[Data provided start]

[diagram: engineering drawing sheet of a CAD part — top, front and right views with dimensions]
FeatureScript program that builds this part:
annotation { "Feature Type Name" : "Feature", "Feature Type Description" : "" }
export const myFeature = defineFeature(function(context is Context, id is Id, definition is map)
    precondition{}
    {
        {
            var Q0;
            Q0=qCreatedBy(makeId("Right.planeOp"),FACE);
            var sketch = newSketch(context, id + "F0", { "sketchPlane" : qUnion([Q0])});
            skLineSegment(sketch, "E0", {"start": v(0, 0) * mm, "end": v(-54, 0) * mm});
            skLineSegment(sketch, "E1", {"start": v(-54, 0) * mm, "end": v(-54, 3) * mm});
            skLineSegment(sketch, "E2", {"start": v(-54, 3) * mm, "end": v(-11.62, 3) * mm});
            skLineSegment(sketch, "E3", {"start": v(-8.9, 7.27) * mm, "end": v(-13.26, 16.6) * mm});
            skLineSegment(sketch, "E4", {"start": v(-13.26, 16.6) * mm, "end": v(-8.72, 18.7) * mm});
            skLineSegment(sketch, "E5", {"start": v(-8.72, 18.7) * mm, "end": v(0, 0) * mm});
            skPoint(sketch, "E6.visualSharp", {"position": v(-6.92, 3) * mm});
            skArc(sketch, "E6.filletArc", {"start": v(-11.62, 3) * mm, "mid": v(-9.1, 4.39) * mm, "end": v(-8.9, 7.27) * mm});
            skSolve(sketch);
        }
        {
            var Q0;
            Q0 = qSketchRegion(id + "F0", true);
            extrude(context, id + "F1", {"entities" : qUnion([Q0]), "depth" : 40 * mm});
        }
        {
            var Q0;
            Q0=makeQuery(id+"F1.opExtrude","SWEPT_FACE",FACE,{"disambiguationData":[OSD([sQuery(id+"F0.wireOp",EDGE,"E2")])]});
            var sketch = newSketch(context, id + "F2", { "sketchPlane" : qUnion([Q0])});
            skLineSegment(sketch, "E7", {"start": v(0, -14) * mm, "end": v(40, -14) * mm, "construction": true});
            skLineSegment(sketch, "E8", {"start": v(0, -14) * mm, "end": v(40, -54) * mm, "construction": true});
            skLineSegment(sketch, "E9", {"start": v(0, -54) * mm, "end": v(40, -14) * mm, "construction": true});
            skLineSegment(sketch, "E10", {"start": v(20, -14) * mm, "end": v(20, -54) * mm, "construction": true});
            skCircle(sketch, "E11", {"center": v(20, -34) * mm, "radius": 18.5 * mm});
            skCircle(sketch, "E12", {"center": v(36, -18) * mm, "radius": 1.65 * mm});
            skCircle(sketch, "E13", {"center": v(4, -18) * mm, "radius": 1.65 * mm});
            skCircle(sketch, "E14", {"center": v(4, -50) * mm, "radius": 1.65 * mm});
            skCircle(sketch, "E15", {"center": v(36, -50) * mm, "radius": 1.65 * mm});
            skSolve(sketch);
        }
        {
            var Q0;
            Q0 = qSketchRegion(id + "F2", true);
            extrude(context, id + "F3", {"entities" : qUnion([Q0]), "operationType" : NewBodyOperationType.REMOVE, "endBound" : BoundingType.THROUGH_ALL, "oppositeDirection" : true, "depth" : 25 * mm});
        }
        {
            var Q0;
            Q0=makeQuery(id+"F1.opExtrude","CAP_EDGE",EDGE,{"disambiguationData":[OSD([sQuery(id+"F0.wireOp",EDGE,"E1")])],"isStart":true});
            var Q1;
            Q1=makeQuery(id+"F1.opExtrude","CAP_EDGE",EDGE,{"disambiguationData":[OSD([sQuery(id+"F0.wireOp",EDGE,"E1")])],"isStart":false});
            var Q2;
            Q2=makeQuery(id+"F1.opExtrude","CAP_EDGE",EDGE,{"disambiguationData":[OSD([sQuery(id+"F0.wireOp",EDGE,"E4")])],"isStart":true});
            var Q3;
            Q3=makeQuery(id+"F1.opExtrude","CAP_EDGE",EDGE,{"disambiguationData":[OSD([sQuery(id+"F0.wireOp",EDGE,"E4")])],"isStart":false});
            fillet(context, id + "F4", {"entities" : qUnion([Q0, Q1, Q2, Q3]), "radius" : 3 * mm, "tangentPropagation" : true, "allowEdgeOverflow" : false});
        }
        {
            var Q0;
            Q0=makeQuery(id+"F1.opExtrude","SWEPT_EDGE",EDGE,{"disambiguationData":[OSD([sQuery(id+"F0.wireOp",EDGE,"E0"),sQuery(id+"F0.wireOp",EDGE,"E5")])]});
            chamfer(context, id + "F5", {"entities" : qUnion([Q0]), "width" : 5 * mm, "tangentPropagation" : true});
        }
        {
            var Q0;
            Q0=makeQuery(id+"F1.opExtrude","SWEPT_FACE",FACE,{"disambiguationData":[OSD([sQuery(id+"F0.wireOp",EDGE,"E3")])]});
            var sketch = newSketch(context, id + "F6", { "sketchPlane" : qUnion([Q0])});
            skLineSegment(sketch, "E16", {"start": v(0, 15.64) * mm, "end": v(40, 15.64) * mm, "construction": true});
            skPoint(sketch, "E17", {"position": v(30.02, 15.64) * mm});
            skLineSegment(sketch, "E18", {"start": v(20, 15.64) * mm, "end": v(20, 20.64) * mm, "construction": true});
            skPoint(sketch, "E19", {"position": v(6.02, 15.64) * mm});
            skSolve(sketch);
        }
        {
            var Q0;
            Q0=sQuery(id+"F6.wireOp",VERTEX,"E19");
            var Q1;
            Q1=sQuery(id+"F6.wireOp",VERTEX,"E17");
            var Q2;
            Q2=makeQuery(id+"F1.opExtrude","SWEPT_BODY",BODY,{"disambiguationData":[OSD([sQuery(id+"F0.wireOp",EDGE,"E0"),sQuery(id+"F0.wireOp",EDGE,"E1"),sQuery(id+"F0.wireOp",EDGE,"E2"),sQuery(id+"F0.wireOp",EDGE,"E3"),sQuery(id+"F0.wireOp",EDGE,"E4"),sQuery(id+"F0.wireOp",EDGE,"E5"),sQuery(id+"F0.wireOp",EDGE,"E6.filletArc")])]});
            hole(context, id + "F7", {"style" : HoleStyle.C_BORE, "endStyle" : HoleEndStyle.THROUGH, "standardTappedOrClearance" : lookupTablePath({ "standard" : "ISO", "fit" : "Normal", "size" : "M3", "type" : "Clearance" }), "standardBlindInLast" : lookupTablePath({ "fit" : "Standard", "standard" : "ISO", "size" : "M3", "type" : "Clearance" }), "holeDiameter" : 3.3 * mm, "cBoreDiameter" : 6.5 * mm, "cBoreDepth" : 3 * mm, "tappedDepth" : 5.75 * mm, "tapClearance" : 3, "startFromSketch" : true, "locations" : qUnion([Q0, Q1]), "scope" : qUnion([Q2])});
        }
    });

[Data provided end]

What you are asked to do ▸ Copy out every line of the records above character for character, changing nothing.

Reply ▸
[diagram: engineering drawing sheet of a CAD part — top, front and right views with dimensions]
FeatureScript program that builds this part:
annotation { "Feature Type Name" : "Feature", "Feature Type Description" : "" }
export const myFeature = defineFeature(function(context is Context, id is Id, definition is map)
    precondition{}
    {
        {
            var Q0;
            Q0=qCreatedBy(makeId("Right.planeOp"),FACE);
            var sketch = newSketch(context, id + "F0", { "sketchPlane" : qUnion([Q0])});
            skLineSegment(sketch, "E0", {"start": v(0, 0) * mm, "end": v(-54, 0) * mm});
            skLineSegment(sketch, "E1", {"start": v(-54, 0) * mm, "end": v(-54, 3) * mm});
            skLineSegment(sketch, "E2", {"start": v(-54, 3) * mm, "end": v(-11.62, 3) * mm});
            skLineSegment(sketch, "E3", {"start": v(-8.9, 7.27) * mm, "end": v(-13.26, 16.6) * mm});
            skLineSegment(sketch, "E4", {"start": v(-13.26, 16.6) * mm, "end": v(-8.72, 18.7) * mm});
            skLineSegment(sketch, "E5", {"start": v(-8.72, 18.7) * mm, "end": v(0, 0) * mm});
            skPoint(sketch, "E6.visualSharp", {"position": v(-6.92, 3) * mm});
            skArc(sketch, "E6.filletArc", {"start": v(-11.62, 3) * mm, "mid": v(-9.1, 4.39) * mm, "end": v(-8.9, 7.27) * mm});
            skSolve(sketch);
        }
        {
            var Q0;
            Q0 = qSketchRegion(id + "F0", true);
            extrude(context, id + "F1", {"entities" : qUnion([Q0]), "depth" : 40 * mm});
        }
        {
            var Q0;
            Q0=makeQuery(id+"F1.opExtrude","SWEPT_FACE",FACE,{"disambiguationData":[OSD([sQuery(id+"F0.wireOp",EDGE,"E2")])]});
            var sketch = newSketch(context, id + "F2", { "sketchPlane" : qUnion([Q0])});
            skLineSegment(sketch, "E7", {"start": v(0, -14) * mm, "end": v(40, -14) * mm, "construction": true});
            skLineSegment(sketch, "E8", {"start": v(0, -14) * mm, "end": v(40, -54) * mm, "construction": true});
            skLineSegment(sketch, "E9", {"start": v(0, -54) * mm, "end": v(40, -14) * mm, "construction": true});
            skLineSegment(sketch, "E10", {"start": v(20, -14) * mm, "end": v(20, -54) * mm, "construction": true});
            skCircle(sketch, "E11", {"center": v(20, -34) * mm, "radius": 18.5 * mm});
            skCircle(sketch, "E12", {"center": v(36, -18) * mm, "radius": 1.65 * mm});
            skCircle(sketch, "E13", {"center": v(4, -18) * mm, "radius": 1.65 * mm});
            skCircle(sketch, "E14", {"center": v(4, -50) * mm, "radius": 1.65 * mm});
            skCircle(sketch, "E15", {"center": v(36, -50) * mm, "radius": 1.65 * mm});
            skSolve(sketch);
        }
        {
            var Q0;
            Q0 = qSketchRegion(id + "F2", true);
            extrude(context, id + "F3", {"entities" : qUnion([Q0]), "operationType" : NewBodyOperationType.REMOVE, "endBound" : BoundingType.THROUGH_ALL, "oppositeDirection" : true, "depth" : 25 * mm});
        }
        {
            var Q0;
            Q0=makeQuery(id+"F1.opExtrude","CAP_EDGE",EDGE,{"disambiguationData":[OSD([sQuery(id+"F0.wireOp",EDGE,"E1")])],"isStart":true});
            var Q1;
            Q1=makeQuery(id+"F1.opExtrude","CAP_EDGE",EDGE,{"disambiguationData":[OSD([sQuery(id+"F0.wireOp",EDGE,"E1")])],"isStart":false});
            var Q2;
            Q2=makeQuery(id+"F1.opExtrude","CAP_EDGE",EDGE,{"disambiguationData":[OSD([sQuery(id+"F0.wireOp",EDGE,"E4")])],"isStart":true});
            var Q3;
            Q3=makeQuery(id+"F1.opExtrude","CAP_EDGE",EDGE,{"disambiguationData":[OSD([sQuery(id+"F0.wireOp",EDGE,"E4")])],"isStart":false});
            fillet(context, id + "F4", {"entities" : qUnion([Q0, Q1, Q2, Q3]), "radius" : 3 * mm, "tangentPropagation" : true, "allowEdgeOverflow" : false});
        }
        {
            var Q0;
            Q0=makeQuery(id+"F1.opExtrude","SWEPT_EDGE",EDGE,{"disambiguationData":[OSD([sQuery(id+"F0.wireOp",EDGE,"E0"),sQuery(id+"F0.wireOp",EDGE,"E5")])]});
            chamfer(context, id + "F5", {"entities" : qUnion([Q0]), "width" : 5 * mm, "tangentPropagation" : true});
        }
        {
            var Q0;
            Q0=makeQuery(id+"F1.opExtrude","SWEPT_FACE",FACE,{"disambiguationData":[OSD([sQuery(id+"F0.wireOp",EDGE,"E3")])]});
            var sketch = newSketch(context, id + "F6", { "sketchPlane" : qUnion([Q0])});
            skLineSegment(sketch, "E16", {"start": v(0, 15.64) * mm, "end": v(40, 15.64) * mm, "construction": true});
            skPoint(sketch, "E17", {"position": v(30.02, 15.64) * mm});
            skLineSegment(sketch, "E18", {"start": v(20, 15.64) * mm, "end": v(20, 20.64) * mm, "construction": true});
            skPoint(sketch, "E19", {"position": v(6.02, 15.64) * mm});
            skSolve(sketch);
        }
        {
            var Q0;
            Q0=sQuery(id+"F6.wireOp",VERTEX,"E19");
            var Q1;
            Q1=sQuery(id+"F6.wireOp",VERTEX,"E17");
            var Q2;
            Q2=makeQuery(id+"F1.opExtrude","SWEPT_BODY",BODY,{"disambiguationData":[OSD([sQuery(id+"F0.wireOp",EDGE,"E0"),sQuery(id+"F0.wireOp",EDGE,"E1"),sQuery(id+"F0.wireOp",EDGE,"E2"),sQuery(id+"F0.wireOp",EDGE,"E3"),sQuery(id+"F0.wireOp",EDGE,"E4"),sQuery(id+"F0.wireOp",EDGE,"E5"),sQuery(id+"F0.wireOp",EDGE,"E6.filletArc")])]});
            hole(context, id + "F7", {"style" : HoleStyle.C_BORE, "endStyle" : HoleEndStyle.THROUGH, "standardTappedOrClearance" : lookupTablePath({ "standard" : "ISO", "fit" : "Normal", "size" : "M3", "type" : "Clearance" }), "standardBlindInLast" : lookupTablePath({ "fit" : "Standard", "standard" : "ISO", "size" : "M3", "type" : "Clearance" }), "holeDiameter" : 3.3 * mm, "cBoreDiameter" : 6.5 * mm, "cBoreDepth" : 3 * mm, "tappedDepth" : 5.75 * mm, "tapClearance" : 3, "startFromSketch" : true, "locations" : qUnion([Q0, Q1]), "scope" : qUnion([Q2])});
        }
    });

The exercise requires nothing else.